─── Material provided ───
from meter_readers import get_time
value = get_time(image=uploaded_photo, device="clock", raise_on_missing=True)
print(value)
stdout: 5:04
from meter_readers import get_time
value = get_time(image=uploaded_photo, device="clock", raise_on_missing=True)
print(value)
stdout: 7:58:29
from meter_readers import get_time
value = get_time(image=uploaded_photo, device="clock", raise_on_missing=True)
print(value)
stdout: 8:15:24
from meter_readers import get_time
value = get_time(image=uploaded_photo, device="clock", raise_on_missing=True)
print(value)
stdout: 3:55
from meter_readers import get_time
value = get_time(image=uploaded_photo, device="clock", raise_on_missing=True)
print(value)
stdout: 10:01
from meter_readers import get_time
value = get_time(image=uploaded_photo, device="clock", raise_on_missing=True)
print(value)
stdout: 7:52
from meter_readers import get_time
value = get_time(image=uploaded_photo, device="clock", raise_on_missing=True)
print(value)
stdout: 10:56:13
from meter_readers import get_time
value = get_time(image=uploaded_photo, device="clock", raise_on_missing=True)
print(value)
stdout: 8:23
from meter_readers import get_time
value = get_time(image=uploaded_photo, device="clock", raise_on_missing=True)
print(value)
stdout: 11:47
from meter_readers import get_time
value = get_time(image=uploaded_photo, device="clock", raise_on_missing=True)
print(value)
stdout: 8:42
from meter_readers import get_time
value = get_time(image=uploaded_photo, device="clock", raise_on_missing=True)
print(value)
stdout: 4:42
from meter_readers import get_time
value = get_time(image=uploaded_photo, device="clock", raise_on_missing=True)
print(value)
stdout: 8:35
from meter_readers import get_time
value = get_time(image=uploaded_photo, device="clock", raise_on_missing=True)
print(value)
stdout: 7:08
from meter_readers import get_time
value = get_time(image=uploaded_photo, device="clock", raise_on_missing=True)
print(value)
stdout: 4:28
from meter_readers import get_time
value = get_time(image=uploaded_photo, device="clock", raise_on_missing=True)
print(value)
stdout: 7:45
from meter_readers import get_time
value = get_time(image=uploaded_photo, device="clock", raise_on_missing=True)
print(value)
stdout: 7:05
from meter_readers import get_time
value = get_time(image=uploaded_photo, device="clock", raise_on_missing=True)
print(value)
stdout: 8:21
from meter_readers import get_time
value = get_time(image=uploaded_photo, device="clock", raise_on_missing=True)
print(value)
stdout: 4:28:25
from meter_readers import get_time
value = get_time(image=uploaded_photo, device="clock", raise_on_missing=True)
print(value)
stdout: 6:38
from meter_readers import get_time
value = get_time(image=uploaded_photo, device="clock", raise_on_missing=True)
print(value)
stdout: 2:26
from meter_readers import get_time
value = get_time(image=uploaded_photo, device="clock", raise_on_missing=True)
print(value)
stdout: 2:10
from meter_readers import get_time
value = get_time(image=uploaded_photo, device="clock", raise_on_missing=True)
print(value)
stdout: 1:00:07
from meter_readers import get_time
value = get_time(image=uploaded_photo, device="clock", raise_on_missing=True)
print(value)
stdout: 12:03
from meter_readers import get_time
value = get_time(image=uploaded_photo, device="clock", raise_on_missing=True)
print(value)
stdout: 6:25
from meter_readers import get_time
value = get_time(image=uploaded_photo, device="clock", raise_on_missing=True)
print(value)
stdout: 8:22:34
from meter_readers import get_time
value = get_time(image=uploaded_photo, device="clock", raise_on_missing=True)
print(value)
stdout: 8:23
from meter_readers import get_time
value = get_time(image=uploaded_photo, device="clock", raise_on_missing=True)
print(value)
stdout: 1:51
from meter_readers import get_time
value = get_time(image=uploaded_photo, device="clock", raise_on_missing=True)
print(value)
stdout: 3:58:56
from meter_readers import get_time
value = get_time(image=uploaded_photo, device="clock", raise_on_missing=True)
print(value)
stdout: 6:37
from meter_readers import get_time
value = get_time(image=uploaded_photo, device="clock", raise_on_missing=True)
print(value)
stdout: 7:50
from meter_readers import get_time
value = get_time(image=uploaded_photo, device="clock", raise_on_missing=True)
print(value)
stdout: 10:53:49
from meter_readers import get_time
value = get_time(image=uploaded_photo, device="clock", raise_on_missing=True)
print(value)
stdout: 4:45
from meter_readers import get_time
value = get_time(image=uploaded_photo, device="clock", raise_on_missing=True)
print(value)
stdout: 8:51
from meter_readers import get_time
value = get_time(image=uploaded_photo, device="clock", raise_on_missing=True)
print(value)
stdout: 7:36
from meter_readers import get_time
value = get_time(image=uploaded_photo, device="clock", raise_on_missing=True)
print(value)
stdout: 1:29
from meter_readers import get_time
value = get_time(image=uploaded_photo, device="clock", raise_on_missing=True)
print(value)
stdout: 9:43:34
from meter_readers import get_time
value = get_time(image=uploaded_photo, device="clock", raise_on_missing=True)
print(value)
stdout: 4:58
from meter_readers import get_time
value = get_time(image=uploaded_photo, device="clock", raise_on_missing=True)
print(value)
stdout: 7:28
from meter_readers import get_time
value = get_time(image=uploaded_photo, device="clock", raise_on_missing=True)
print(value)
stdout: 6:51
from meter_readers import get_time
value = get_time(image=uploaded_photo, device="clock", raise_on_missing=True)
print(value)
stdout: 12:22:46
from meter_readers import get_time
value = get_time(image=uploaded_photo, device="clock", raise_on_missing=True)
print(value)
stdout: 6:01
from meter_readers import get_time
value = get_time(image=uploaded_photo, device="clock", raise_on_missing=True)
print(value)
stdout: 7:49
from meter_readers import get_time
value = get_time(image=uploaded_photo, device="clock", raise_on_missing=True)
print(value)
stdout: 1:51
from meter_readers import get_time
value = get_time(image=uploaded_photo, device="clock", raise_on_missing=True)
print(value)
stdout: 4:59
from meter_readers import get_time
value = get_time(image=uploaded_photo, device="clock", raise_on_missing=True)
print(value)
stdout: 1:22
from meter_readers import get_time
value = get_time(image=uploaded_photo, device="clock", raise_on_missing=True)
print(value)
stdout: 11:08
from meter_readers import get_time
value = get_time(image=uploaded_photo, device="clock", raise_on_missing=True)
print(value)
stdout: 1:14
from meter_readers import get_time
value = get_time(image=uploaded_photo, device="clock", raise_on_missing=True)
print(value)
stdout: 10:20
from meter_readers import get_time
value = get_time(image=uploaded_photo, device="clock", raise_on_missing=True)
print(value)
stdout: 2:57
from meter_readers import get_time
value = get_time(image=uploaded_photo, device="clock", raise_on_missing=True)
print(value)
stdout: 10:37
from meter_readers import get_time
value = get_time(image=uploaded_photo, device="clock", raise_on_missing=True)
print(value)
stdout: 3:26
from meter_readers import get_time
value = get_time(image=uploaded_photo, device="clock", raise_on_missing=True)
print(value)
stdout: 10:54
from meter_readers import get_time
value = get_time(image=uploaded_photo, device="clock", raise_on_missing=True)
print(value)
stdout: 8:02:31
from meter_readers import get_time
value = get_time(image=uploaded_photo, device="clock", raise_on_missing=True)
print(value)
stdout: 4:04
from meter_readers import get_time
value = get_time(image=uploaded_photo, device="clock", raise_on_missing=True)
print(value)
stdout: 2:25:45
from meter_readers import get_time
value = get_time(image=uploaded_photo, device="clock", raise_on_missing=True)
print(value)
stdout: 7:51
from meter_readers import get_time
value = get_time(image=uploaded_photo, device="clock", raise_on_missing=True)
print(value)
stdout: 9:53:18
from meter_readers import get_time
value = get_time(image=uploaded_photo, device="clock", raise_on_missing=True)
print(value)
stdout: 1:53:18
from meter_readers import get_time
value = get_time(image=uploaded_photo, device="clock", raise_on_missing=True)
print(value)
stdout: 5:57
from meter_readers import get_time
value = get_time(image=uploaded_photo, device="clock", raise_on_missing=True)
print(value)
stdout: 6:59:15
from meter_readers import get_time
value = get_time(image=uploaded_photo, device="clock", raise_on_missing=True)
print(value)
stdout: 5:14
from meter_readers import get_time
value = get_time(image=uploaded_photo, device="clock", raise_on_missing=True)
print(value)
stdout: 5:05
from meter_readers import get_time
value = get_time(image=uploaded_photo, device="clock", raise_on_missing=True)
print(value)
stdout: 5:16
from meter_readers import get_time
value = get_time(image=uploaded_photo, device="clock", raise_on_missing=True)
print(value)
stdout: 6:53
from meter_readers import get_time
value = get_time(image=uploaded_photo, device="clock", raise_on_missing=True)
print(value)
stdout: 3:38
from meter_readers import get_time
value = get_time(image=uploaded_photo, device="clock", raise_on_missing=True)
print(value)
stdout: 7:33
───
Task details. Print, without any change, the lines running from the start of the entries through the line that contains "stdout: 5:04", including that line.

Solution for this task.
from meter_readers import get_time
value = get_time(image=uploaded_photo, device="clock", raise_on_missing=True)
print(value)
stdout: 5:04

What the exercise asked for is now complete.